START Exercise passage

This release includes many under-the-cover enhancements, too. Version 8.5 includes autodiscovery of warehouse schema and some of the business glossary information from existing systems. High availability via clustering and fail-over mechanisms is available in both production and development environments. The release also provides scalability and load balancing at the domain and database tiers for development teams. Parallel processing of XML data provides another area of performance improvements.
I was impressed to learn that IBM has created a shared transaction context from change-data capture all the way through the date integration and data quality stages so you can insure integrity and recoverability of the movement of data through the system. And support for third-party source-code control systems is available via the SCCS standard.
If your organization uses data in multiple languages, you can now apply data-quality rules to more locales, including Argentina, Brazil, Chile, Peru, Mexico, the Netherlands, India, Traditional Chinese and Japanese Kana.
In its data warehouse portfolio, IBM announced InfoSphere Warehouse enhancements, a new Warehouse Pack and extensions to its Smart Analytics Systems. Optim Performance Manager and IBM Mashup Center are now bundled with InfoSphere Warehouse. In addition, SAS functions can execute inside the DB2 database engine. SAS has been making efforts to partner with other data warehouse vendors to provide similar capabilities. It makes for interesting bedfellows in that IBM owns SPSS, which competes with SAS, but the collaboration is good for joint SAS/IBM customers because it minimizes the need to move data around in order to perform advanced analytics.

END Exercise passage
START Data

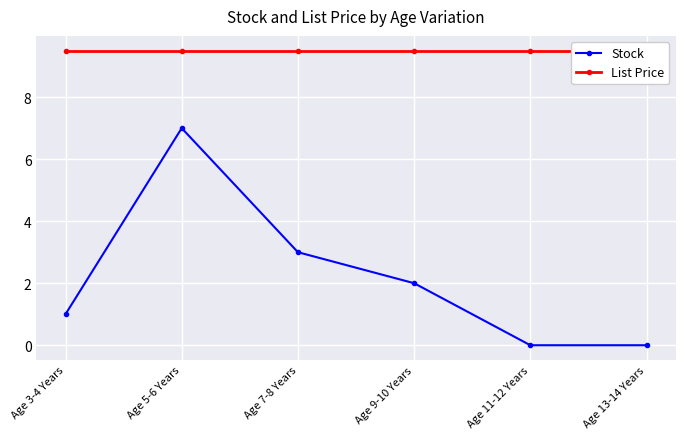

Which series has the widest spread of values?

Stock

END Data
START Data

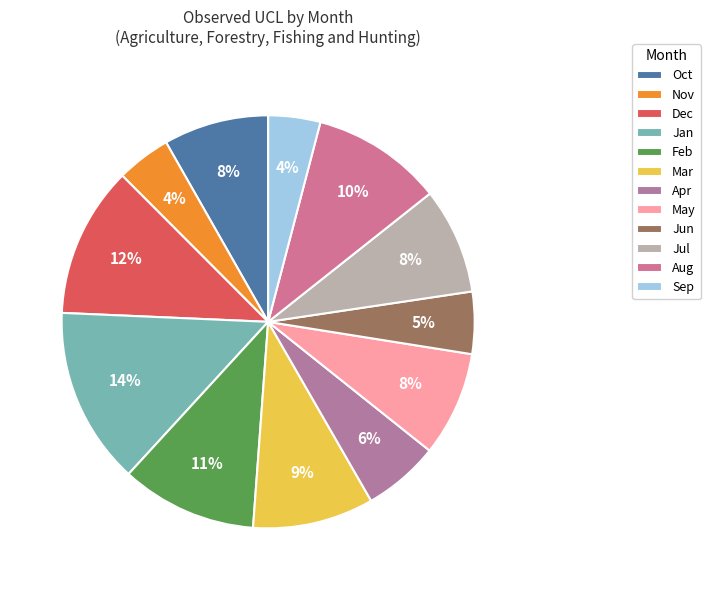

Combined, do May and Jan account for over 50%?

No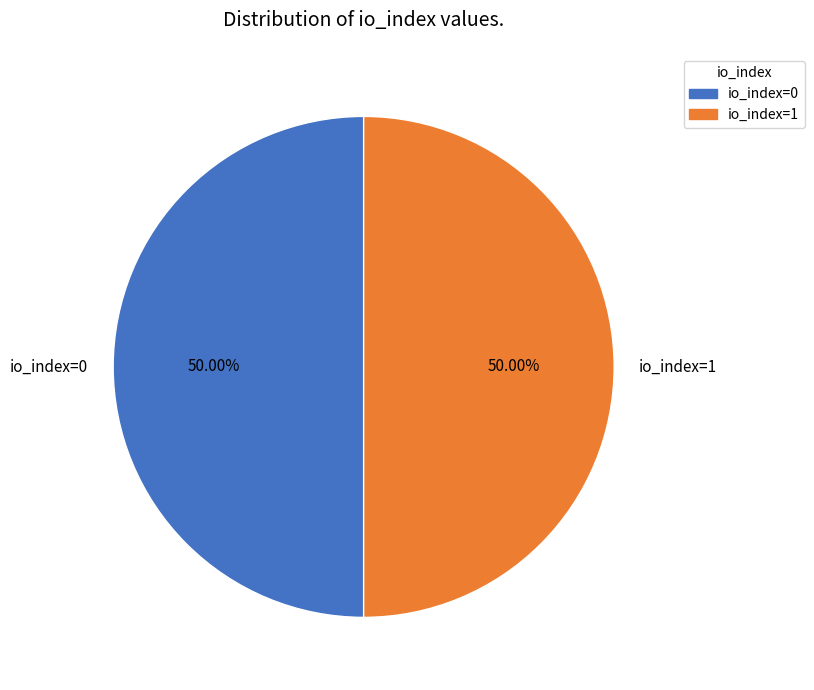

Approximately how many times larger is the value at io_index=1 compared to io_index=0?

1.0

END Data

> What you are asked to do
Continue the passage on IBM's data integration and warehouse releases from the point where it stops. The listing comes from a different source than the passage on IBM's data tools.

> Output of the exercise
IBM also added a third Warehouse Pack to its offerings. Supply Chain Insight comes with a predefined data model and 20 Cognos reports designed to perform analyses across vendor performance, inventory and distribution aspects of the supply chain process. Supply chain analytics are generally well understood, as my colleague noted, so a packaged offering can automate and speed the process of implementation, but you should expect additional work to be required. IBM describes these analyses as “examples” of the types of analyses you would perform and provides customization guidelines.
Announced in April, IBM’s data warehouse appliance offering, Smart Analytics, has been extended with three new systems. Two systems based on x86 architectures have been added to the lower end of the product family, and a system using IBM’s Power technology has been added, including a version with solid-state storage. The result is a product line that is nearly as broad as Teradata’s but much less unified. It will be interesting to see how the Netezza acquisition will affect these appliance offerings, assuming the deal is completed. I would expect the Netezza products to play a prominent role in future Smart Analytics offerings, so we suggest caution with respect to purchasing the existing products.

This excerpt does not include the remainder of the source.